Traumi fisici e psicologici sono le conseguenze assicurate delle violenze. Ma in alcuni casi i danni possono essere anche più gravi: “molte donne contraggono l’Hiv oppure rimangono incinte senza realmente desiderare la gravidanza. Così si ritrovano ancora più isolate, senza forze e con figli da crescere completamente sole. Questo le porta a chiudersi in sé stesse e a vergognarsi di chiedere aiuto”, spiega un’operatrice di Medici senza frontiere che sottolinea l’importanza di alcuni interventi in queste zone: “il nostro programma prevede la Pep (Profilassi Post Esposizione), ossia un trattamento antiretrovirale a breve termine per ridurre la probabilità di infezione da Hiv dopo un’esposizione potenziale, come ad esempio in seguito a un rapporto sessuale non protetto o uno stupro”.
Il teatro di queste violenze è un luogo dove gravi disagi sociali rendono gli uomini frustrati e, in alcuni casi, inclini a bere e a sfogarsi contro le donne. Le terre del Rustenburg sono ricoperte da pozzi di estrazione di platino: distese di savana dalle quali le popolazioni locali sono state cacciate per far posto alle compagnie multinazionali. Le persone si trovano così a vivere ammassate in baraccopoli a ridosso delle miniere.
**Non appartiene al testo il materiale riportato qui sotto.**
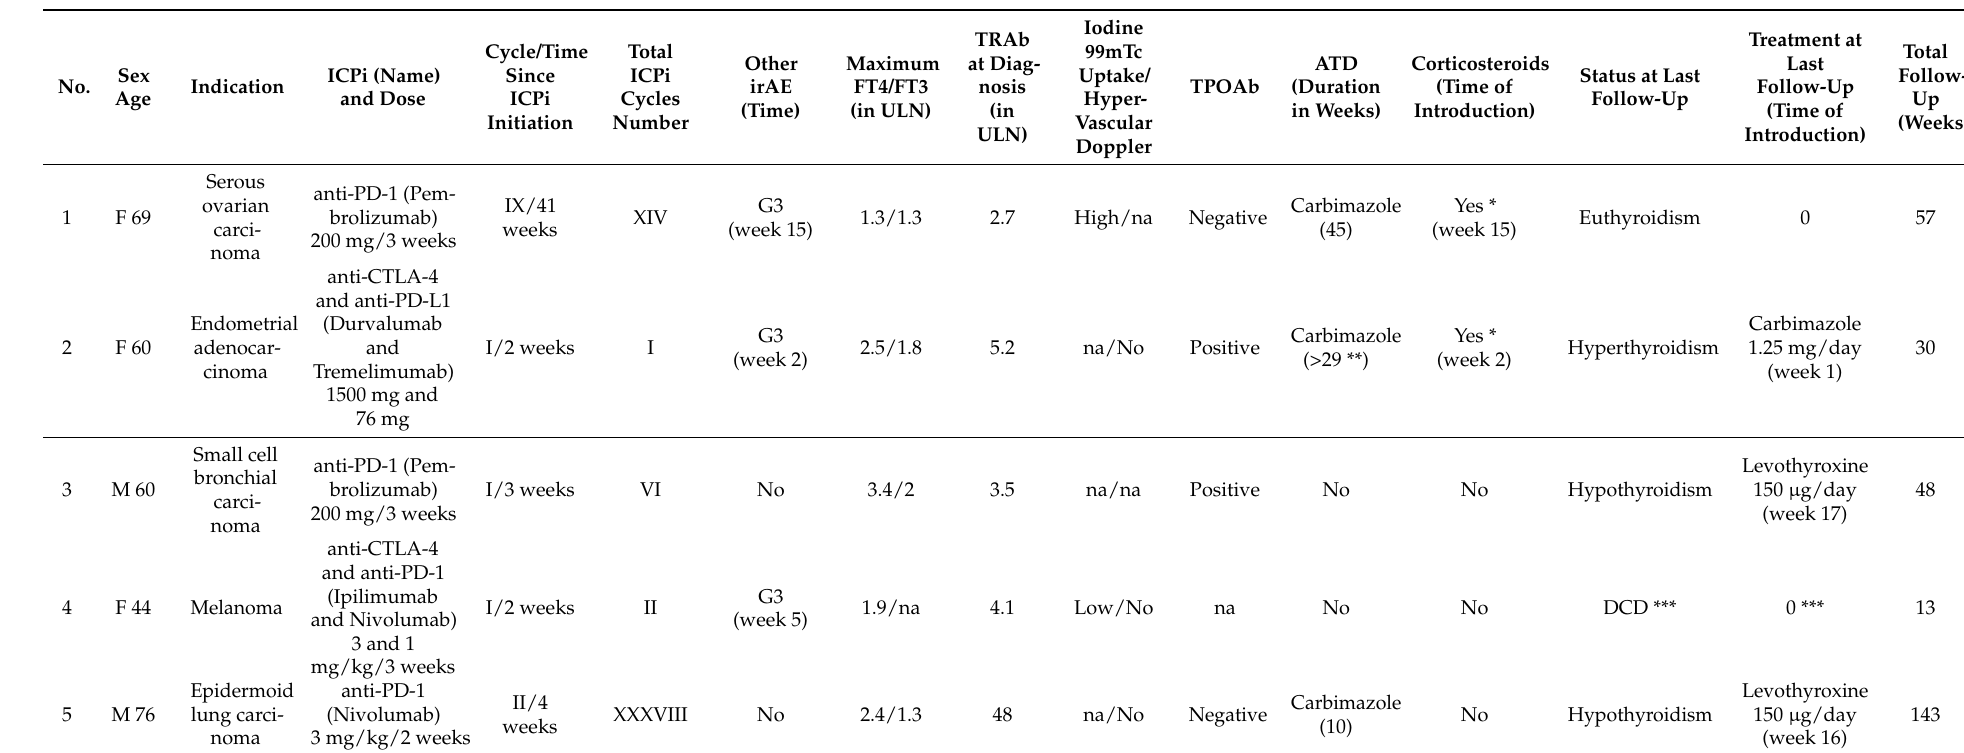
Table 1. ICPi-induced Graves’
Come nella shanty town che si trova nei pressi della cittadina di Rustenburg: viene chiamata Sondela, termine che, in lingua locale xhosa, significa ‘vieni un po’ più vicino’. Il nome deriva dal fatto che le prostitute che la abitano tendono a costruire le baracche sempre più attaccate al vicinissimo impianto di estrazione per poter abbordare i minatori quando escono dal lavoro.
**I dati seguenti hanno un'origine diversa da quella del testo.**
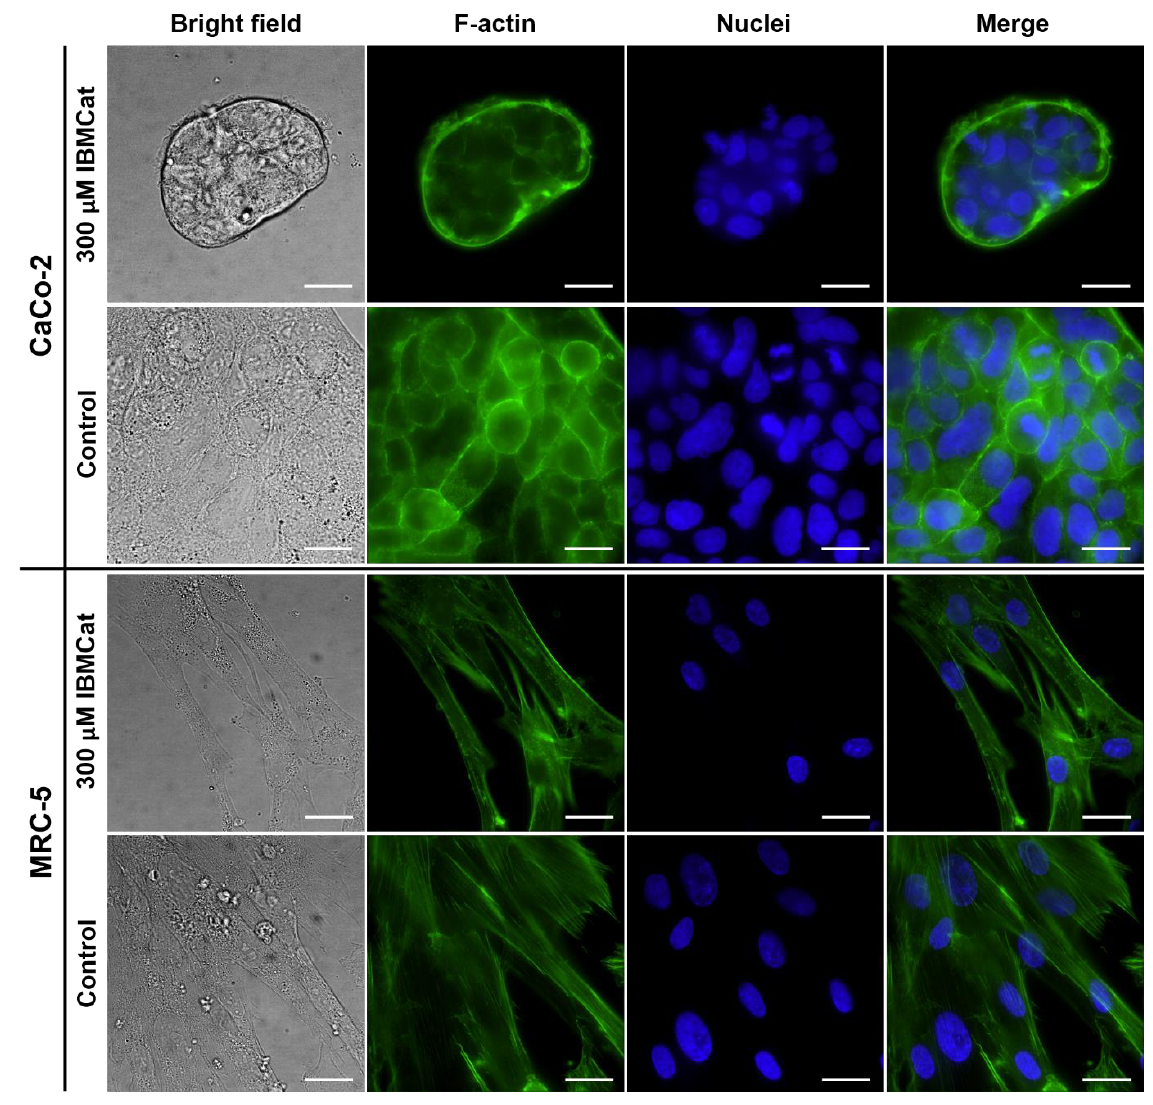
Figure 7. Fluorescence microscopy images of human cells derived from colon carcinoma (CaCo-2) and human primary fibroblasts (MRC-5) treated with 100 – 500 µM concentration of 4-isobutylmethcathinone (IBMCat) for 24 h. Individual columns from left: bright-field images, F-actin labeled with phalloidin-Atto 488, cell nuclei stained with DAPI, and merges of the fluorescent images. The scale bars correspond to 20 µm.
Le possibilità di lavoro per uomini e donne sono infatti davvero pochissime: “le persone del posto non possono più coltivare le terre, così l’unico modo per guadagnare qualcosa per gli uomini è fare il minatore e per le donne o lavorare anch’esse in miniera oppure prostituirsi”, spiega Richard (nome di fantasia per proteggere l’interessato), sindacalista dei minatori, mentre cammina sopra la collina di rifiuti che incombe sulla distesa di baracche.
Le condizioni di lavoro sono infatti agghiaccianti: sottopagati e spesso provenienti da altri Paesi africani, si trovano a vivere in compound dove non vi è alcuna distrazione. Tra i sudafricani e nel mondo intero è vivo il ricordo della strage di Marikana dove nel 2012, le forze di polizia sudafricane uccisero 34 minatori in sciopero. Ma la situazione oggi è aggravata dal crollo del prezzo del platino che ha portato numerose compagnie a licenziare migliaia di dipendenti, peggiorando la già instabile situazione sociale. L’alcol per molti diventa così una distrazione, un rifugio che può, però, scatenare violenza anche sulle ragazze più giovani e indifese.